The fate of the University of Toledo Medical Center has been in the news lately. The core issue, ignored by Monday morning quarterbacks, is that the medical center is not solvent. But in the cacophony of voices and noises no one has proposed a viable solution to save the venerable institution.
Let us go back to the beginning. The Medical College of Ohio Hospital was purpose-built in the 1970s to provide university-level health care, conduct research, and train students and doctors. At fewer than 300 beds, it is a rather small hospital, but along with other affiliated hospitals — Mercy Health St. Vincent Medical Center and ProMedica Toledo Hospital — it fulfilled its academic mission and filled it commendably.
Free-standing academic hospitals the size of UTMC are a rarity in the United States. Most of them have either entered into a partnership with bigger hospitals to continue their three-pronged mission of patient care, teaching, and research, or they have gone out of business.
It was evident almost 10 years ago that UTMC could not survive for long as an independent academic hospital. During the previous UT administration efforts were made to seek a closer collaboration with ProMedica as well as Mercy Health Partners, but those conversations did not go anywhere. Even out-of-town health-care systems showed initial interest but backed out. The Cleveland Clinic was one of them.
It is unfortunate that affiliation agreement between ProMedica and University of Toledo left UTMC out of the talks. I take some responsibility for not making the affiliation agreement contingent upon the future of UTMC as at the time I served on the University of Toledo Board of Trustees.
It is not a secret that many people associated with ProMedica Toledo Hospital want UTMC to be boarded up. If that happens, ProMedica Toledo would have reaped the windfall by increasing its market share in northwest Ohio.
The affiliation between the University of Toledo College of Medicine and ProMedica stipulates that all academic departments would move from the medical college campus to ProMedica Toledo Hospital. So when the faculty is working and teaching at Toledo Hospital, where do you think their patients would end up? Not at UTMC.

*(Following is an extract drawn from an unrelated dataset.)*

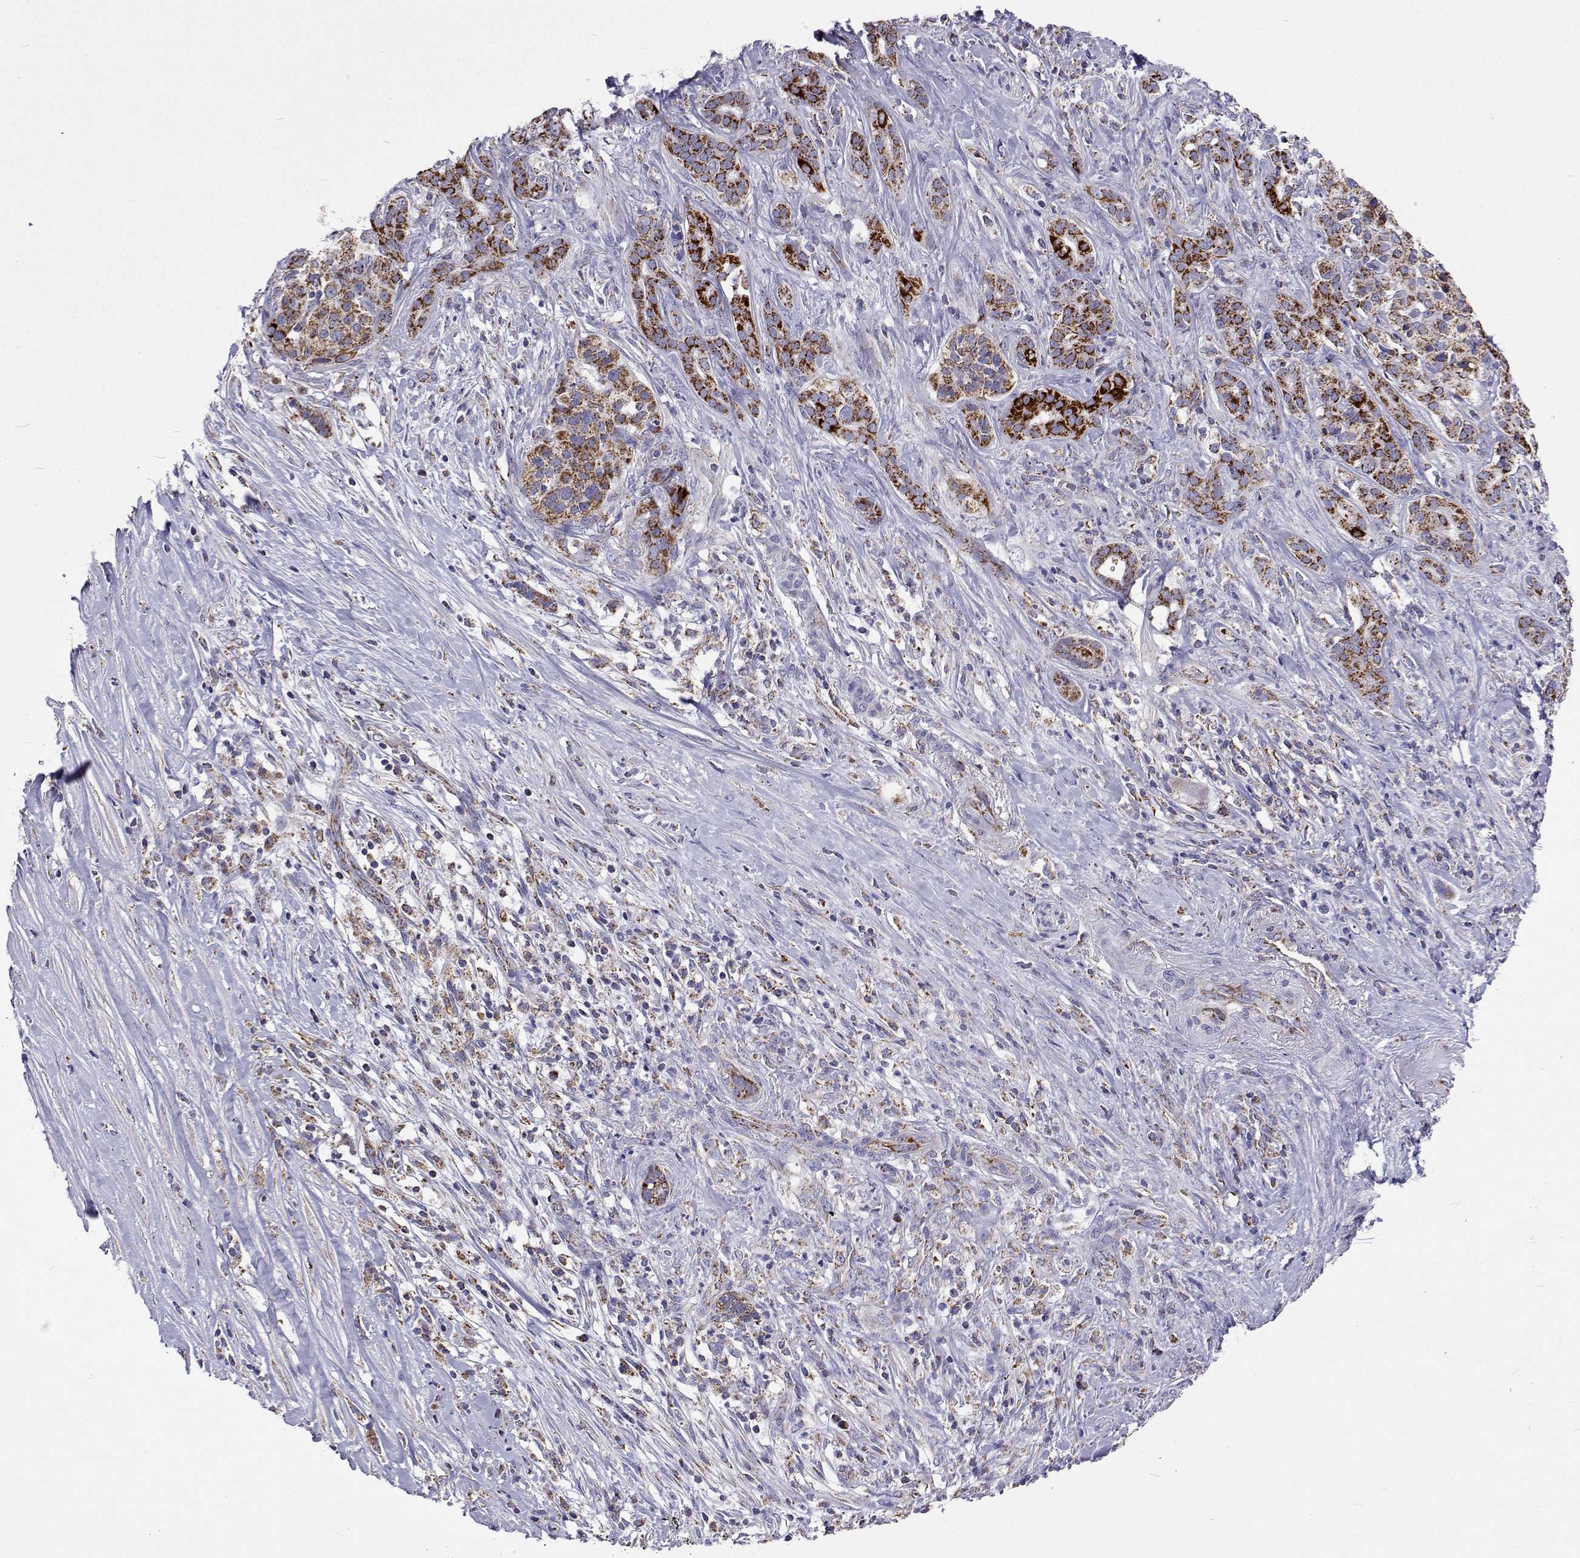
{"staining": {"intensity": "moderate", "quantity": ">75%", "location": "cytoplasmic/membranous"}, "tissue": "pancreatic cancer", "cell_type": "Tumor cells", "image_type": "cancer", "snomed": [{"axis": "morphology", "description": "Normal tissue, NOS"}, {"axis": "morphology", "description": "Inflammation, NOS"}, {"axis": "morphology", "description": "Adenocarcinoma, NOS"}, {"axis": "topography", "description": "Pancreas"}], "caption": "Tumor cells reveal moderate cytoplasmic/membranous positivity in approximately >75% of cells in pancreatic cancer. Immunohistochemistry stains the protein in brown and the nuclei are stained blue.", "gene": "MCCC2", "patient": {"sex": "male", "age": 57}}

At present most of the academic departments have been, as per affiliation agreement, shifted to ProMedica Toledo Hospital’s campus. In the case of surgery there was not enough work for the number of residents transferred to ProMedica Toledo Hospital. Some residents, I have learned, were sent to ProMedica affiliate Monroe Hospital in Monroe. How could a small community hospital — and the questions beg for an answer — transform into a teaching hospital overnight? That ain’t academic medicine.
I am surprised by the knee-jerk demand by some community leaders to save the hospital at all cost. Recently U.S Rep. Marcy Kaptur (D., Toledo) weighed in by asking Gov. Mike DeWine to halt any efforts to sell or lease the hospital. Miss Kaptur has also hinted that there may be some money available for UTMC. Even if it comes to fruition, a one-time infusion doesn’t fill the big deficit hole or stop the hemorrhage.
To pin the blame for UTMC’s nonsolvency on the current administration of UT is unfair. With due respect, I don’t agree with Miss Kaptur’s assertion that UTMC missed many opportunities in not availing itself of federal funds. Those funds would have been for research and would have gone to the Medical College and not to the hospital.
It bears repeating that the era of small hospitals in general and small academic medical centers in particular are long gone. In Toledo, except for St. Luke’s Hospital, no other community hospital stands independently. St. Luke’s has now been taken over by McLaren Health of Flint, Mich.
It will take many years for ProMedica Toledo Hospital to transform itself into an academic medical center. It will require hiring top-notch researchers to mesh clinical work with research. I know such transformations first hand. I witnessed the transformation of Maumee Valley Hospital into the Medical College of Ohio Hospital and then its transition into UTMC.
I would not call the affiliation between UT College of Medicine and ProMedica a failed enterprise as The Blade has asserted. It needs to be tweaked and brought up to date to take into account the ground realities.
Sometimes flawed agreements have to be revisited for the greater good of the community. Keeping UTMC as a teaching hospital with close affiliation with ProMedica Toledo Hospital is in the best interest of people of Toledo, University of Toledo, and the young men and women who have opted to come to Toledo for medical education and training.
Barring that, UT has no choice to either sell the hospital or lease it to an out-of-town party.